In the world of Enterprise IT, cloud adoption and modernization are strategic endeavors riddled with complexity, trade-offs, and high-stakes investment decisions. MIT SMR and TCS introduce Intelligent Choice Architectures (ICAs)—AI-powered systems that couple generative and predictive AI.
The framework augments enterprise cloud teams to make better, context-aware decisions by expanding optionality. As a result, teams can map multicloud adoption pathways, simulate trade-offs across cost, risk, and performance, and design adaptive architectures that scale with their needs. These interventions transform cloud adoption from a high-stakes gamble into a structured, evidence-backed process. They shift decision making away from heuristics and “lift-and-shift” shortcuts, enabling a system where evidence-backed insights reveal the most viable paths.
"The shift we’re seeing — and this is where agentic AI is key — is from autonomous systems to autonomy. Autonomous systems follow pre-set rules; autonomy means the system can learn from its own actions, improve iteratively, and make better decisions over time." – Suranjan Chatterjee, Head of Technology, TCS
The traditional approach to cloud consulting relied on rules and expert playbooks. A system of "if A, then B" logic built from accumulated consulting experience. While effective in standard scenarios, this approach often optimizes single decision points and struggles to address the systemic issues and evolving realities of enterprise IT. It misses the forest for the trees.
The rise of foundation models has reshaped this landscape. These models allow organizations to tap into global knowledge and patterns well beyond codified experience, enabling richer, more adaptive guidance. Instead of making recommendations based on tribal knowledge, AI agents can now simulate thousands of scenarios, weigh risks and trade-offs, and recommend optimal pathways to scale enterprise infrastructure.
For example, ICAs can evaluate whether workloads are best suited to AWS, Azure, or hybrid deployment, quantify compliance risks for each option, and recommend sequencing strategies that minimize downtime while optimizing long-term cost curves. This moves platform choice and migration planning out of the realm of guesswork into a system of transparent, testable trade-offs.
Large enterprises rarely begin cloud journeys on a blank slate. They operate within deeply entangled systems burdened by legacy technical debt, siloed data, and compliance constraints. ICAs are designed precisely for such complexity. They help clarify whether to rehost, replatform, rewrite, retire—or delay action altogether—based on multiple vectors: business value, technical feasibility, ROI, team capability, sustainability, and regulatory risk.

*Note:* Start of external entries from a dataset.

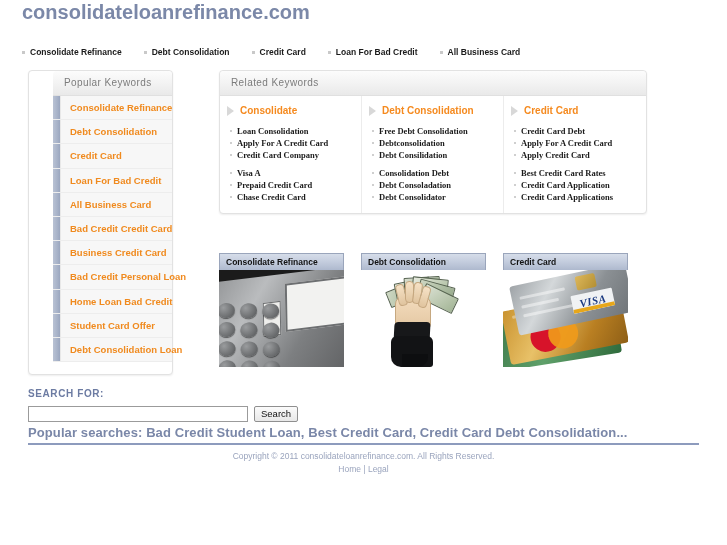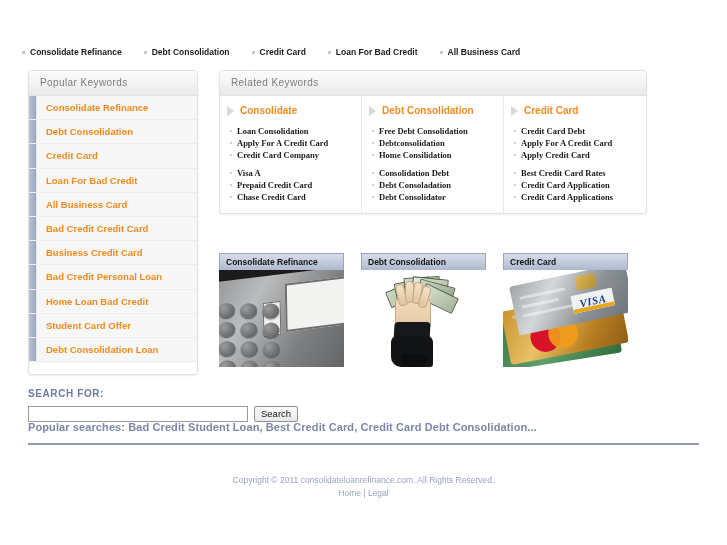--- a/index.html
+++ b/index.html
@@ -521,6 +521,7 @@
 
 <div id="page">
 
+  <div id="site-title">consolidateloanrefinance.com</div>
 
   <div id="topnav">
       <div class="topnav-item">

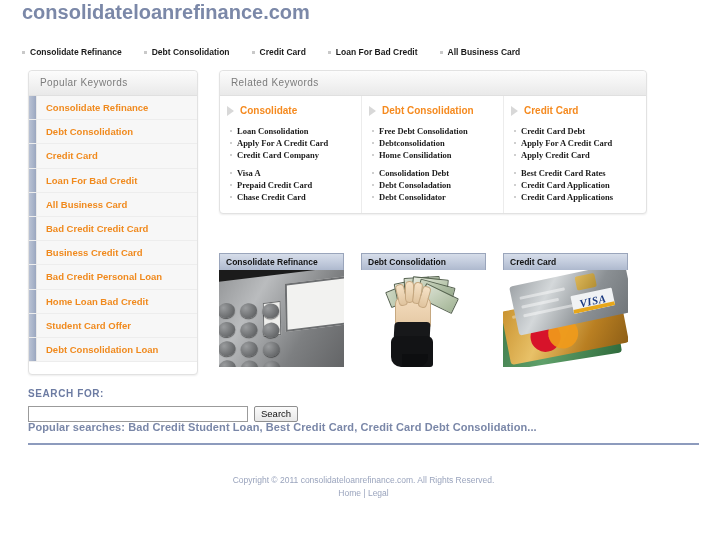--- a/index.html
+++ b/index.html
@@ -91,8 +91,9 @@
   #sidebar {
     left: 28px;
     top: 70px;
-    width: 170px;
+    width: 145px;
     height: 305px;
+    padding-left: 24px;
   }
   #sidebar-list {
     padding: 0;

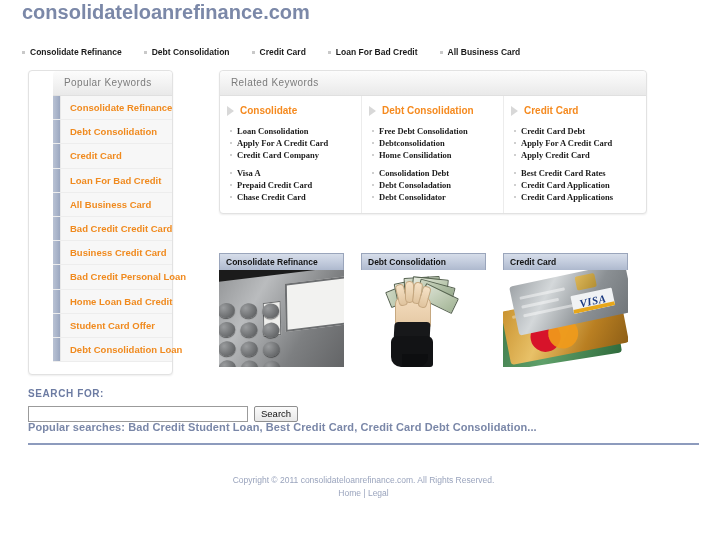--- a/index.html
+++ b/index.html
@@ -654,7 +654,7 @@
             </div>
             <div class="rel-link">
               <span class="rel-bullet"></span>
-              <span class="rel-text">Home Consilidation</span>
+              <span class="rel-text">Debt Consilidation</span>
             </div>
           </div>
           <div class="rel-group">

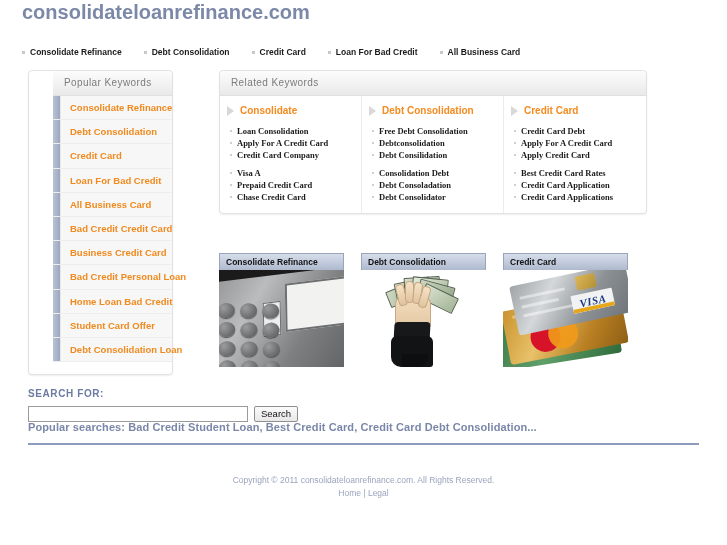--- a/index.html
+++ b/index.html
@@ -481,7 +481,8 @@
     cursor: pointer;
   }
   #popular-searches {
-    font-size: 11px;
+    margin-top: 6px;
+    font-size: 13px;
     font-weight: bold;
     color: #7a87a8;
     line-height: 10px;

Multi-agent systems deployed by TCS benefit from autonomy and advanced reasoning capabilities. In modernization programs, such as migrating from older to newer versions of technologies, agents understand existing code bases, create descriptive production documentation and engineer technology updates.
Here’s how it works:
Another example is database modernization. Migrating from one database technology to another is highly complex. It requires understanding data integrity, restructuring schemas, and managing compatibility issues between old and new systems. Agents assist here by reasoning through these changes, proposing optimized data schemas, and enabling more automated migration paths. These efforts have shown 40-50% reductions in time and labor.
AI visualizes these trade-offs in real time, allowing decision makers to interrogate assumptions, understand downstream impacts, and converge faster on a viable modernization plan. Human intervention remains critical to ensure technical accuracy but also to uphold responsible AI usage, maintain quality, and enforce ethical standards. These systems are evolving, but even today, they’re delivering measurable impact.

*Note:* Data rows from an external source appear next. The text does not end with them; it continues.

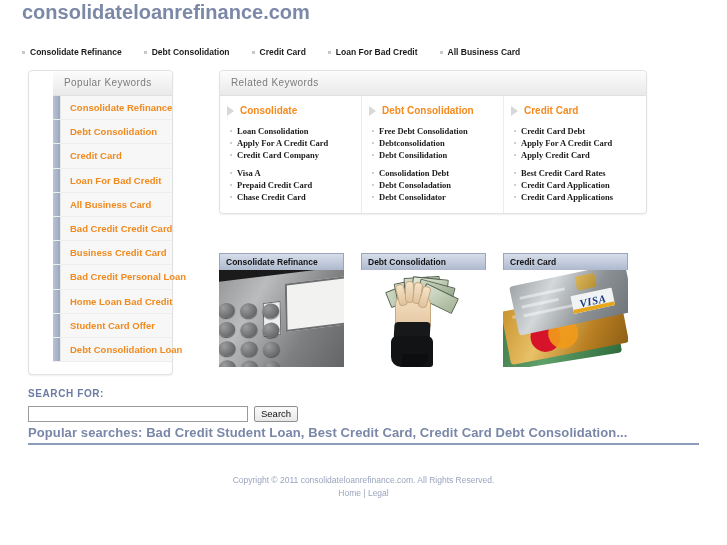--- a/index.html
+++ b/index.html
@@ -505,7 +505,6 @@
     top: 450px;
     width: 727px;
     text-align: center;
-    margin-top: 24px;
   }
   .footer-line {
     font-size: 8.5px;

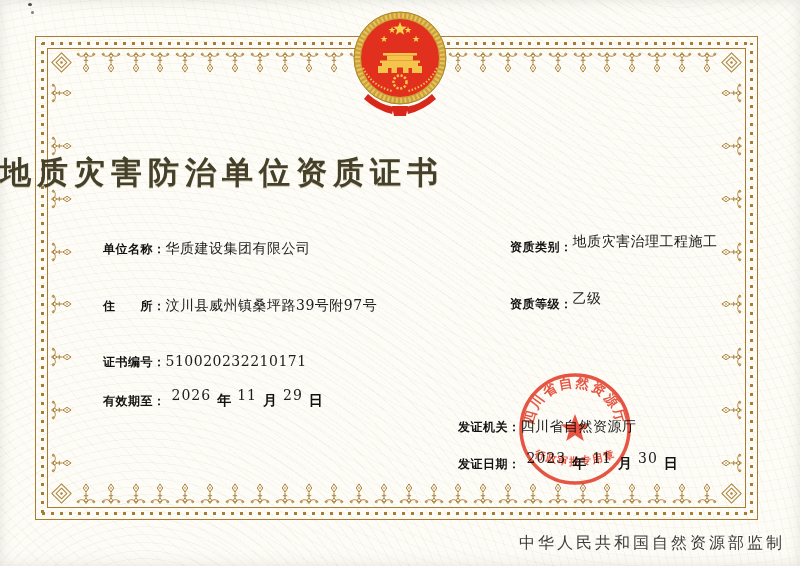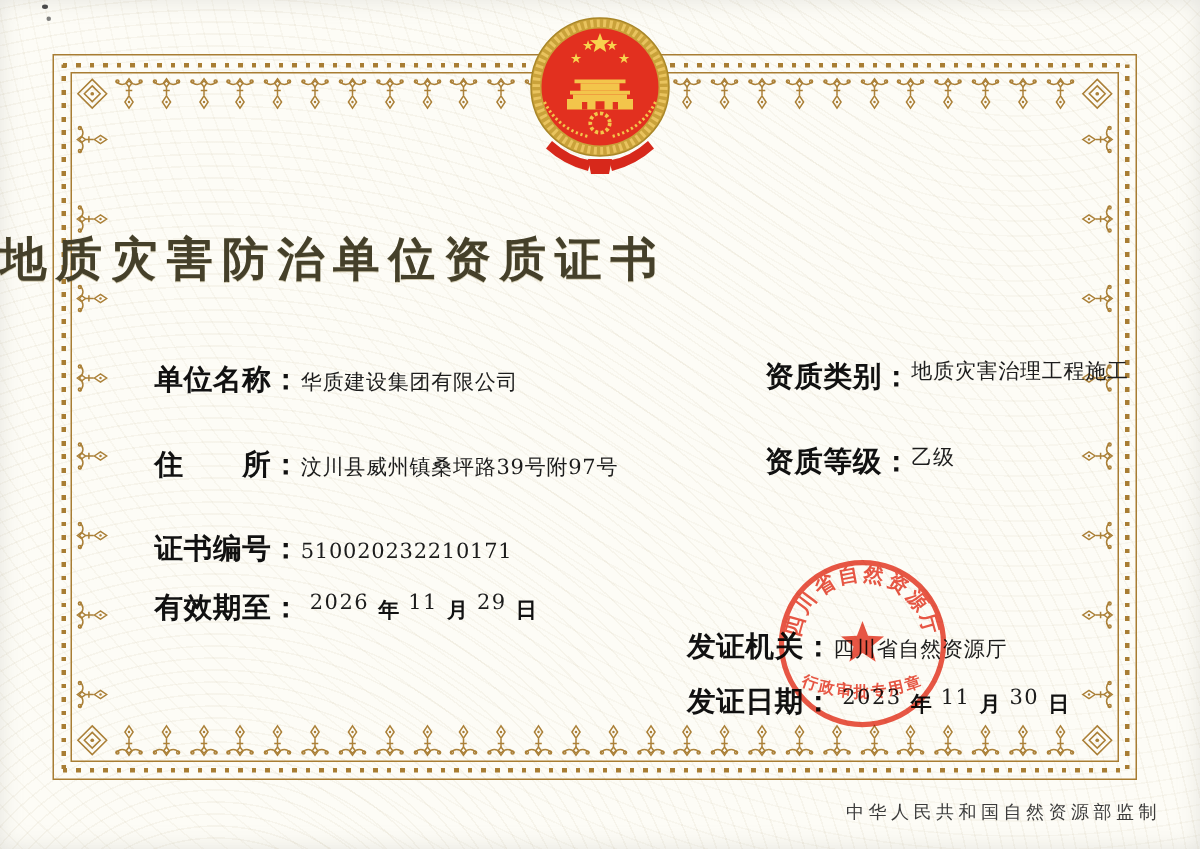--- a/index.html
+++ b/index.html
@@ -41,7 +41,7 @@
     text-shadow:0 1px 0 rgba(130,110,50,0.35);z-index:2;}
   
   .row{position:absolute;white-space:nowrap;z-index:2;font-size:14px;color:#1c1c1c;}
-  .row .lab{font-weight:bold;color:#111;letter-spacing:0.5px;font-size:19px;}
+  .row .lab{font-weight:bold;color:#111;letter-spacing:0.5px;font-size:12px;}
   .row .val{letter-spacing:0.5px;}
   .raised{position:relative;top:-5px;display:inline-block;}
   .num{position:relative;top:-5px;display:inline-block;margin:0 6px;letter-spacing:1px;}

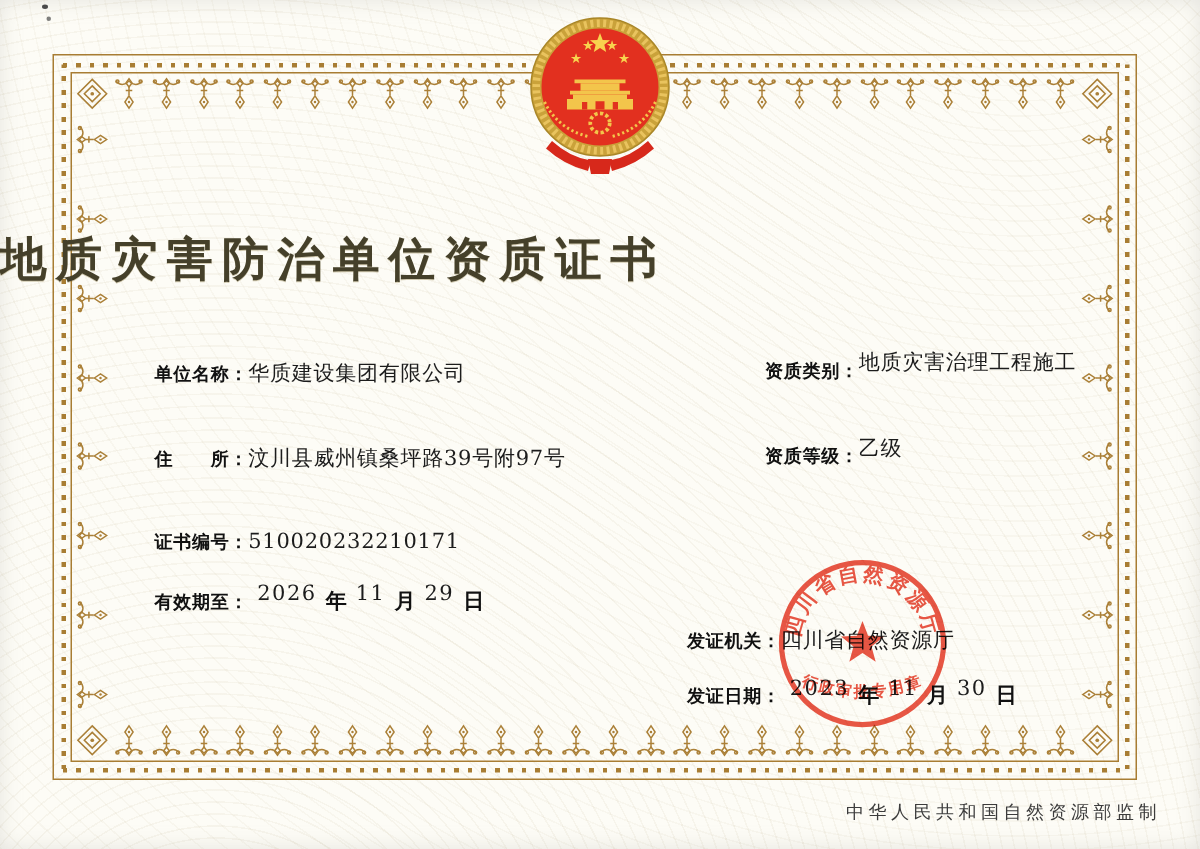--- a/index.html
+++ b/index.html
@@ -54,7 +54,7 @@
   .seal{position:absolute;left:516px;top:370px;width:118px;height:118px;
     z-index:4;opacity:0.88;mix-blend-mode:multiply;}
   
-  .footer{position:absolute;top:533px;right:26px;font-size:12px;
+  .footer{position:absolute;top:533px;right:15px;font-size:16px;
     letter-spacing:3px;color:#3c3c3c;z-index:2;}
   .speck{position:absolute;background:#4a4a4a;border-radius:50%;z-index:5;}
   .sp1{left:28px;top:3px;width:4px;height:3px;}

The vision is to move beyond fixed roadmaps to living systems that learn, adapt, and guide enterprise IT decisions as market, technology, and regulatory conditions continue to evolve. These systems will monitor key indicators like cloud costs, performance baselines, and operational anomalies, triggering timely nudges and recalibrations to keep modernization efforts on track.
If cloud spend spikes unexpectedly, ICAs can simulate cost-containment options such as right-sizing, workload shifting, or spot-instance strategies and present calibrated choices to IT leaders. Likewise, when performance baselines dip, the system can propose rebalancing workloads across regions or providers before end-user impact occurs. These nudges convert governance from retrospective reporting into proactive intervention.
ICAs offer a dual track strategy:
"An ICA-led approach to cloud drives two major shifts. First, decision-makers gain deeper, faster insights that traditional consulting can’t match. Second, focus moves from isolated choices to architecting environments where the best approach becomes self-evident." – Suranjan Chatterjee, Head of Technology, TCS
ICA raises the floor for decision quality across organizations. The result is faster scaling, more consistent outcomes, and a fundamental shift in how expertise is distributed. Enterprises that embrace ICAs build capabilities that evolve with every decision, turning cloud strategy into a continuous source of competitive advantage.